Overview

Given N cards, the problem asks to determine whether there exists a way to select 2 or more cards such that the product of the front-side numbers equals the product of the back-side numbers, and if so, find the minimum number of cards.

Analysis

Since the constraint is \(N \leq 22\), which is relatively small, we can consider examining all combinations (subsets) of cards. The front and back numbers of each card are at most 100, and the product can become extremely large — even selecting all 22 cards could yield an astronomically large value of \(100^{22}\). However, due to the nature of the problem, we need to directly compare whether the products of the front and back sides are equal.

A straightforward approach is to examine all subsets (\(2^N - 1\) possibilities) and check whether the product of the front sides equals the product of the back sides. For N=22, the number of subsets is approximately 4.2 million, which is well within the range that modern computers can handle.

Algorithm

We adopt a brute-force algorithm using bitmasks. Specifically:

1. Generate all bitmasks from 0 to \(2^N - 1\) (each bit represents the selection state of a card)
2. For each bitmask, count the number of selected cards (skip if fewer than 2)
3. Calculate the product of the front-side numbers and the product of the back-side numbers for the selected cards
4. If both products are equal and the number of cards is smaller than the current minimum, update the minimum
5. After examining all combinations, output the minimum number of cards if a valid combination exists, otherwise output -1

Complexity

• Time complexity: \(O(2^N \cdot N)\)
  • There are \(2^N\) subsets
  • For each subset, we check N bits and compute the products
• Space complexity: \(O(N)\)
  • Only memory for storing card information is used

Implementation Notes

• Each bit of the bitmask corresponds to the selection state of a card (1< selects the i-th card)

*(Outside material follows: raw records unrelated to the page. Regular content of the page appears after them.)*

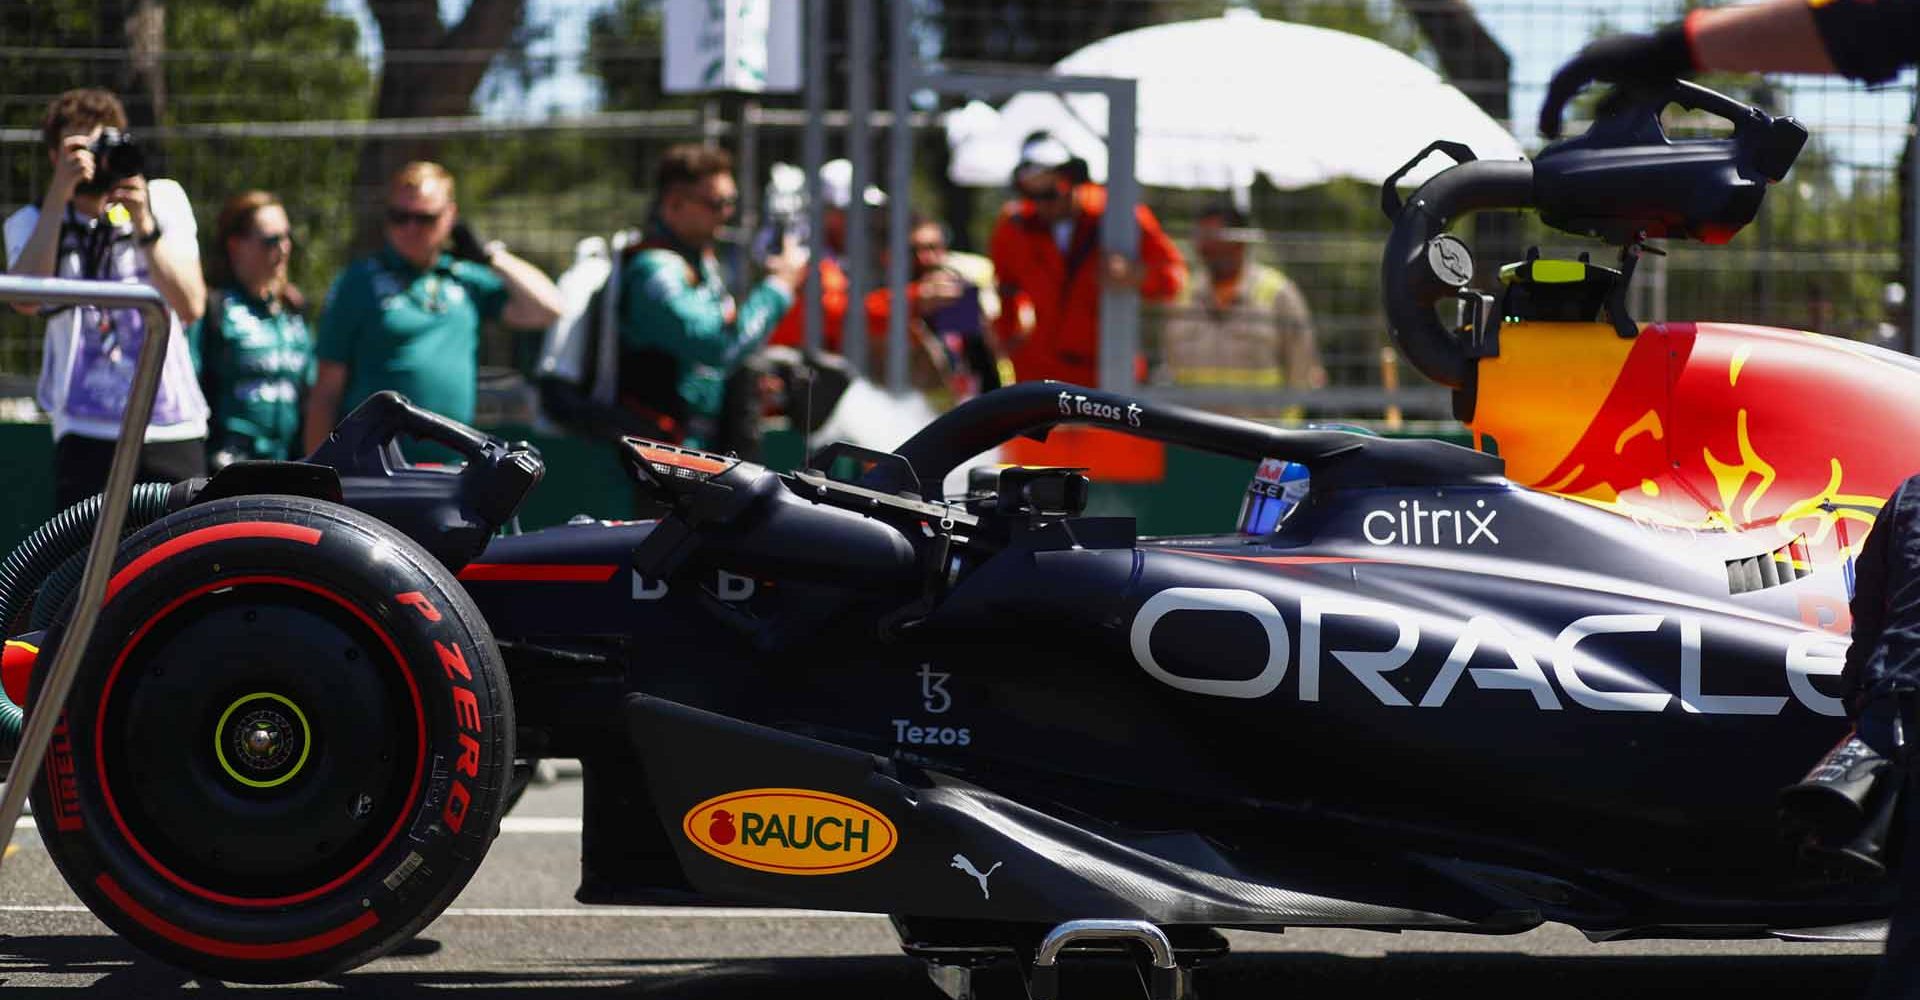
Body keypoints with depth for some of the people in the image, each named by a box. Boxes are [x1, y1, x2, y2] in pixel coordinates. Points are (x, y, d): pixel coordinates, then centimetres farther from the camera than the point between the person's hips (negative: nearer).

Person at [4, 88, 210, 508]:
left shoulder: (163, 200, 9)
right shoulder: (34, 222, 6)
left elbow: (191, 306, -4)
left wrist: (143, 225, -15)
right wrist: (59, 196, -19)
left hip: (173, 428, 1)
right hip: (87, 435, -1)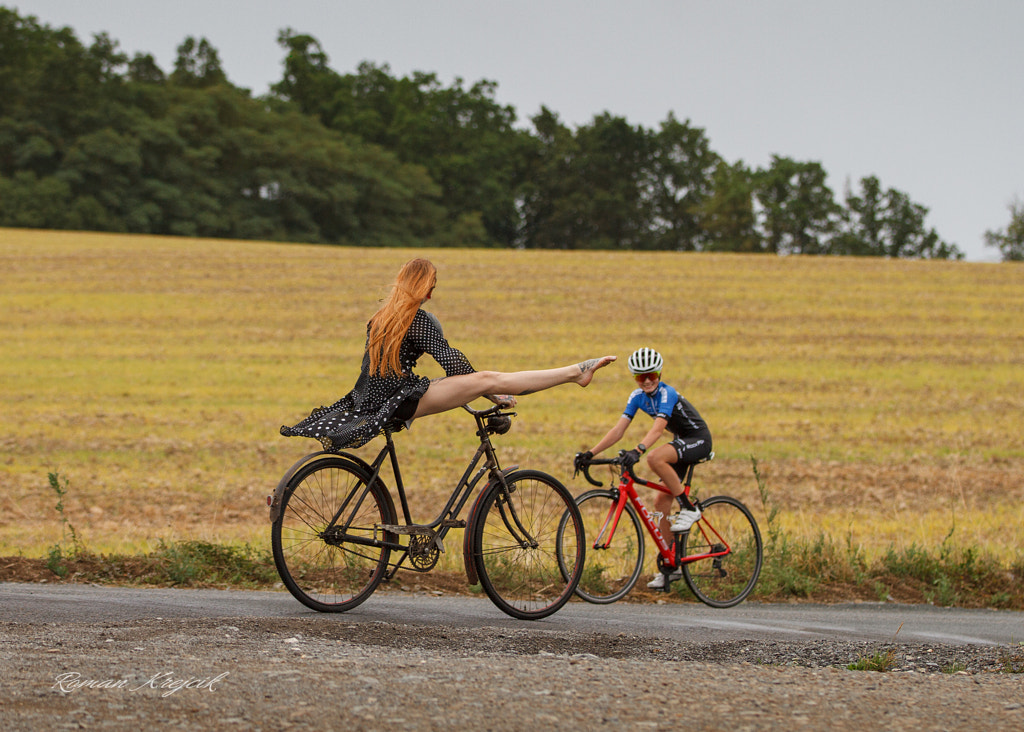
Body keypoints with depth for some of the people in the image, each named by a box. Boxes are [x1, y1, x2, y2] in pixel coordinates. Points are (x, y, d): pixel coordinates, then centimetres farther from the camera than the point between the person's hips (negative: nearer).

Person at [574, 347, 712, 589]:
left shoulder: (667, 394, -24)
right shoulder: (638, 396, -3)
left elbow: (658, 427, -39)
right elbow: (618, 430, -7)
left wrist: (638, 450, -55)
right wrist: (590, 453, -17)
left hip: (699, 440, -8)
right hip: (681, 442, 8)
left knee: (655, 457, -34)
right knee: (662, 502, 1)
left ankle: (689, 508, -21)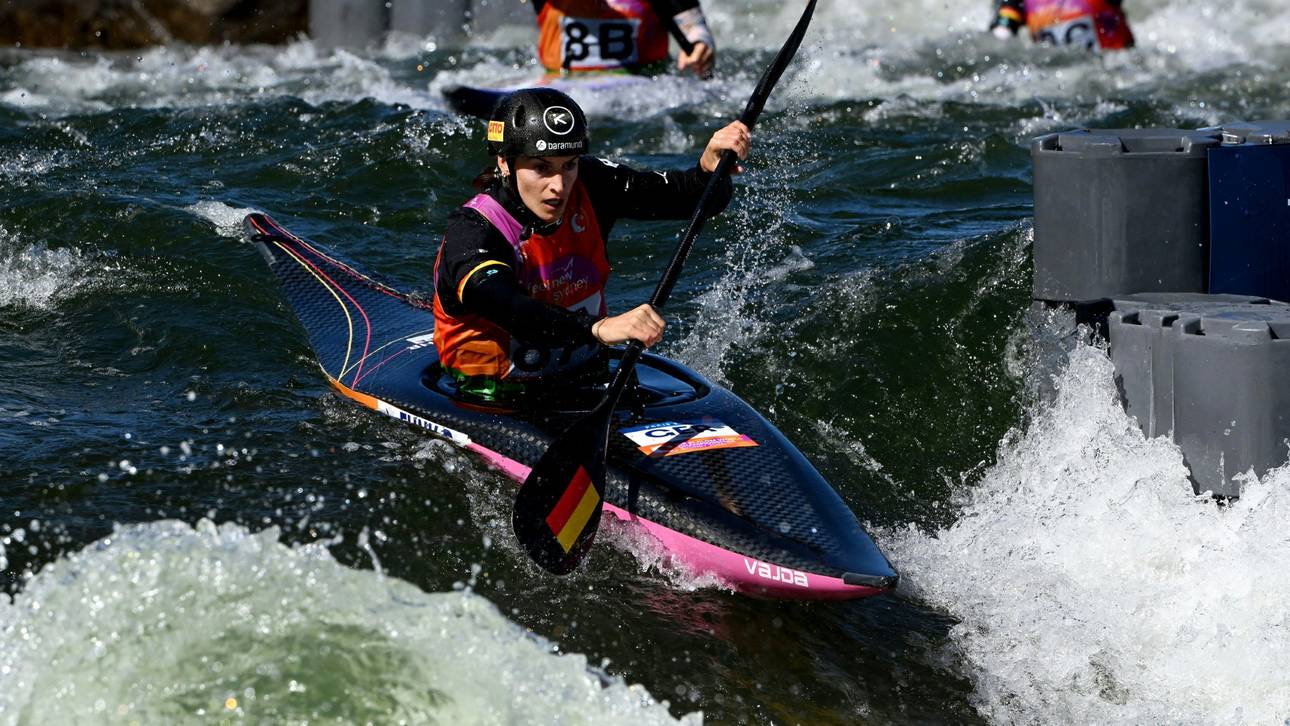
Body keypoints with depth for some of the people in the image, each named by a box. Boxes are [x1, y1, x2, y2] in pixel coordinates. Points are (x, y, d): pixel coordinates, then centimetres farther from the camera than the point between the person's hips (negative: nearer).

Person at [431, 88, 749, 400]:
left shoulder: (589, 188, -3)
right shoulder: (471, 231, -20)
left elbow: (693, 198, -3)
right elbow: (505, 308, -40)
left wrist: (710, 169, -27)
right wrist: (598, 327, -54)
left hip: (586, 381, 4)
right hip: (496, 401, -4)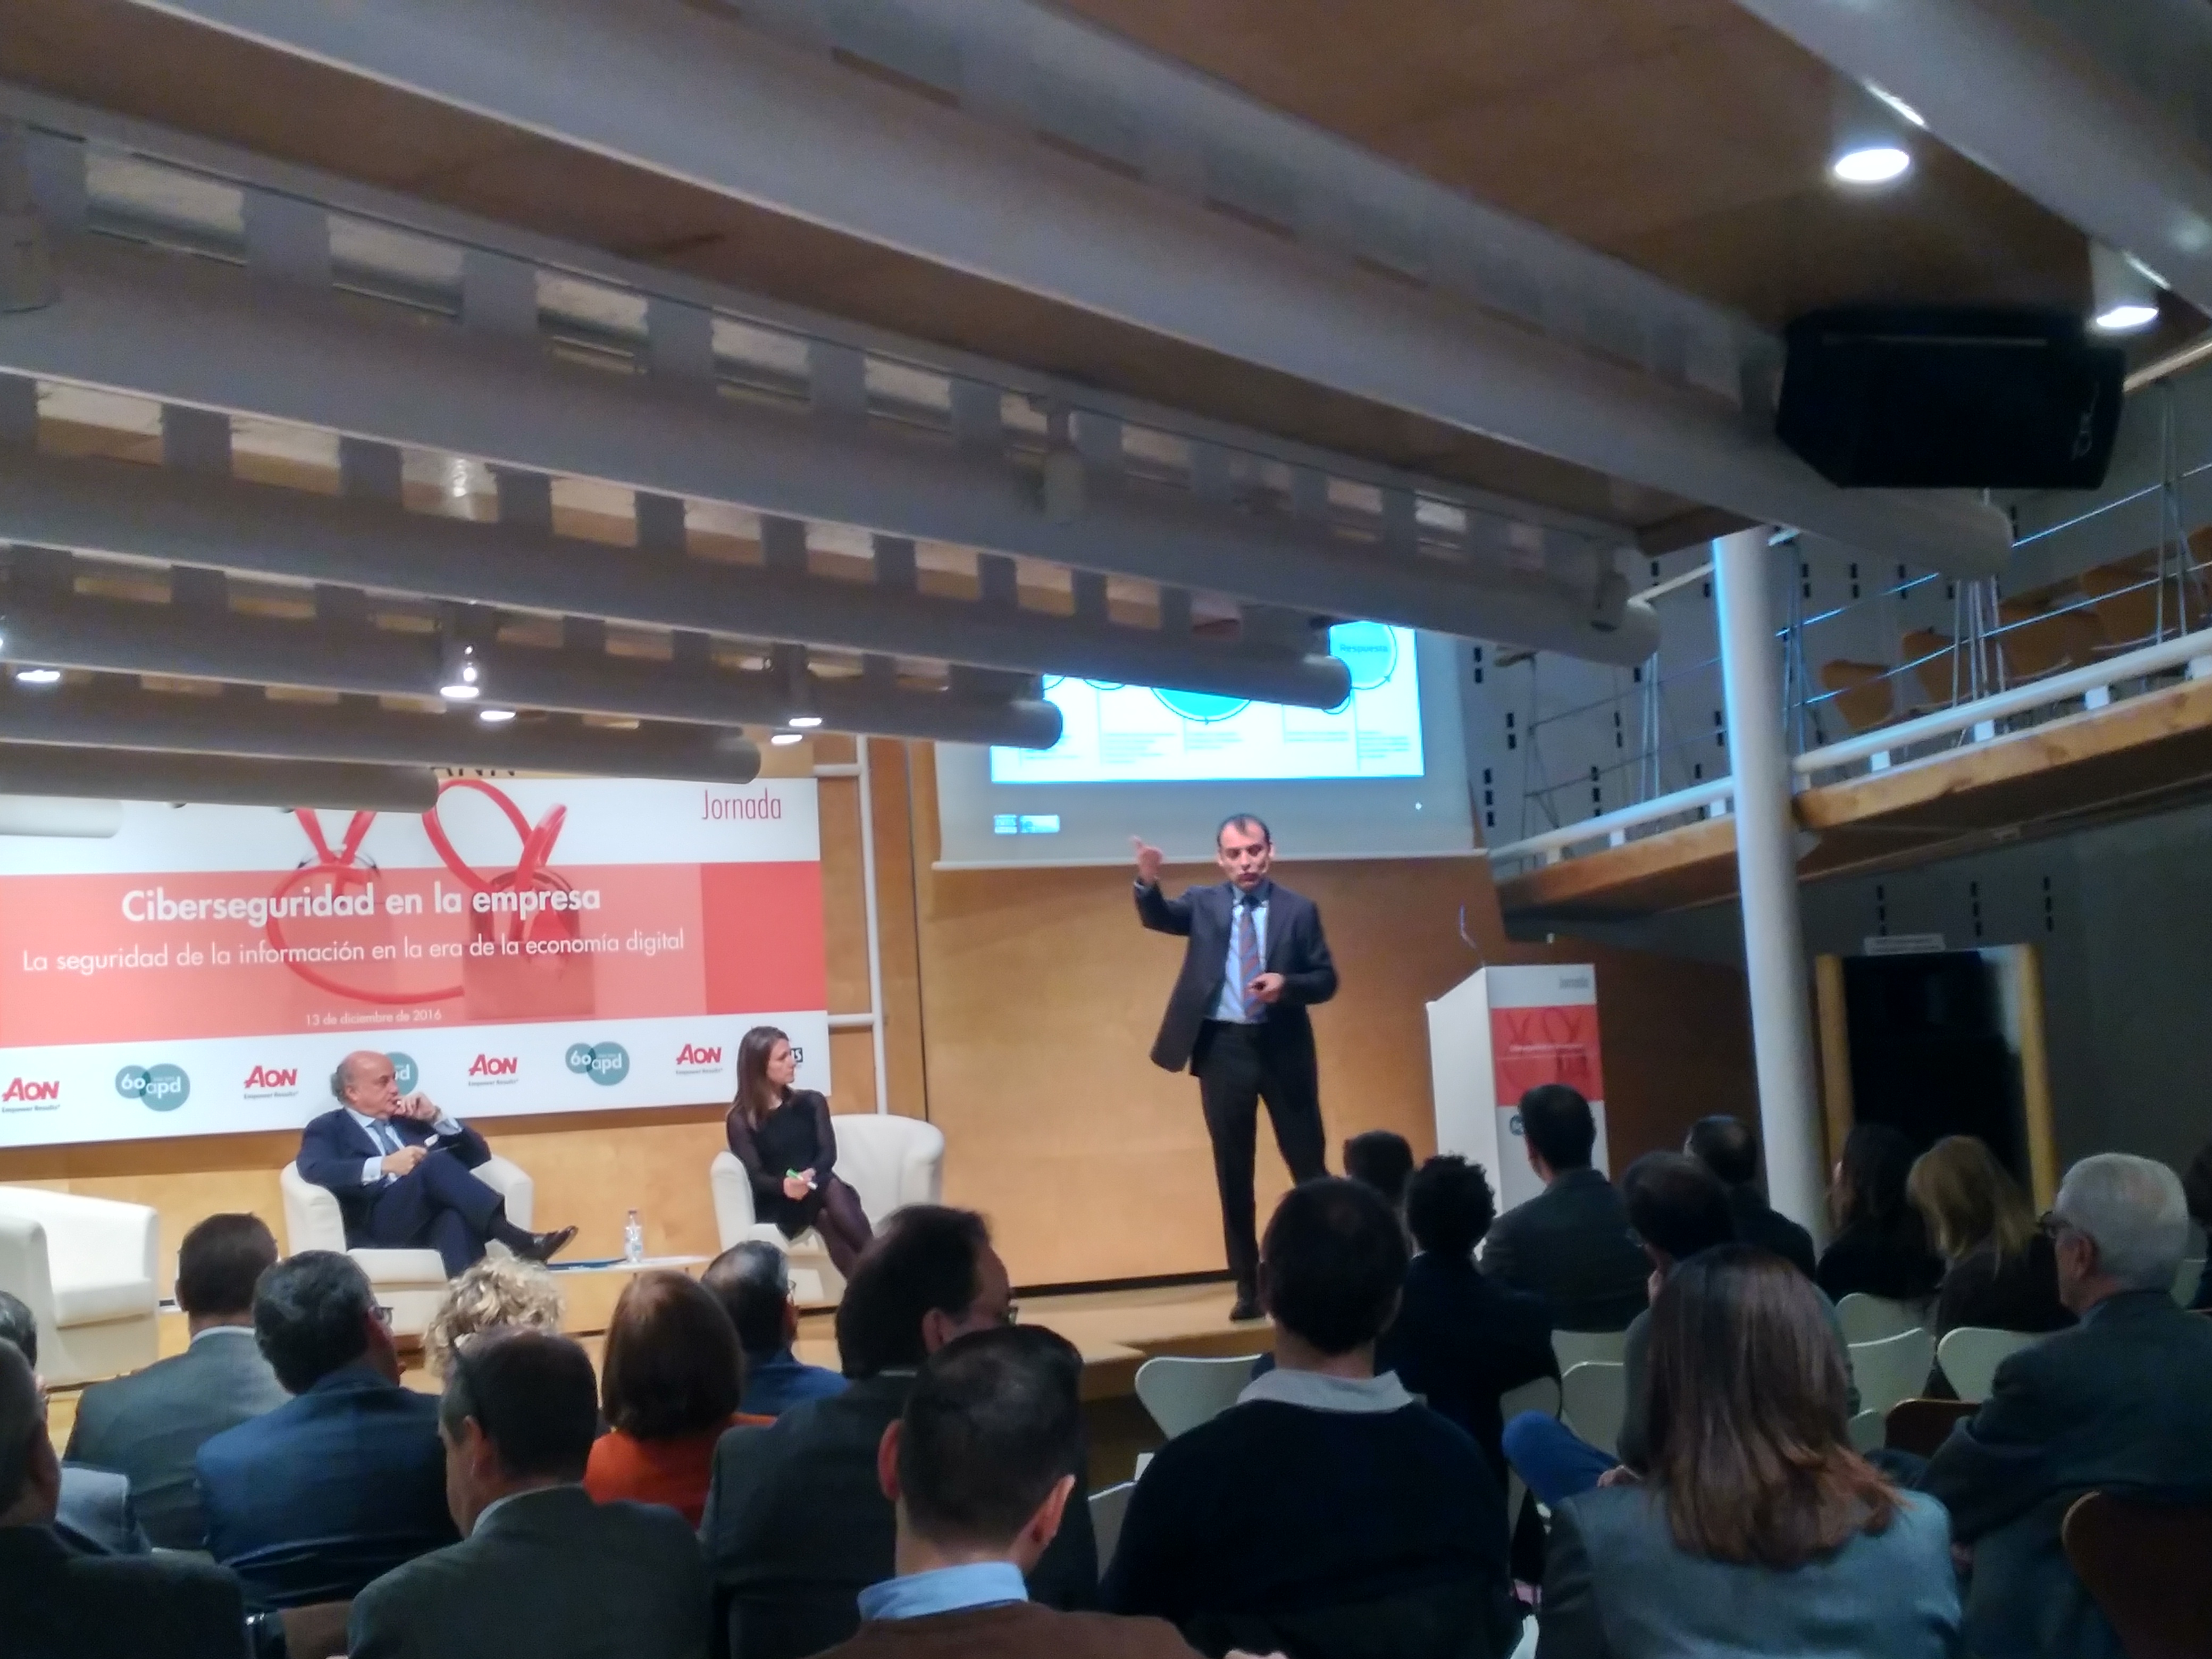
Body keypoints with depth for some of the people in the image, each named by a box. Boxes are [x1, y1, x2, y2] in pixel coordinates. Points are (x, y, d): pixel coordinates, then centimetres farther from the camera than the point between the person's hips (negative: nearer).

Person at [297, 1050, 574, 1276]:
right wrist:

• Care should be taken regarding integer overflow when computing products, but in Python this is not an issue since it automatically handles arbitrary-precision integers

• The initial value for the minimum is set to infinity (float('inf')), and it is updated only when a valid combination is found

• As a pruning optimization, combinations with more cards than the current minimum are skipped to improve efficiency

  Source Code

import sys
from math import gcd
from functools import reduce

def main():
    data = sys.stdin.read().split()
    if not data:
        print(-1)
        return
        
    n = int(data[0])
    cards = []
    index = 1
    for i in range(n):
        p = int(data[index]); q = int(data[index+1]); index += 2
        cards.append((p, q))
        
    if n < 2:
        print(-1)
        return
        
    min_size = float('inf')
    
    for bitmask in range(1, 1 << n):
        size = bin(bitmask).count('1')
        if size < 2:
            continue
            
        if size >= min_size:
            continue
            
        prod_p = 1
        prod_q = 1
        for i in range(n):
            if bitmask & (1 << i):
                prod_p *= cards[i][0]
                prod_q *= cards[i][1]
                
        if prod_p == prod_q:
            min_size = min(min_size, size)
            
    if min_size != float('inf'):
        print(min_size)
    else:
        print(-1)

if __name__ == "__main__":
    main()

This editorial was generated by deepseekv3.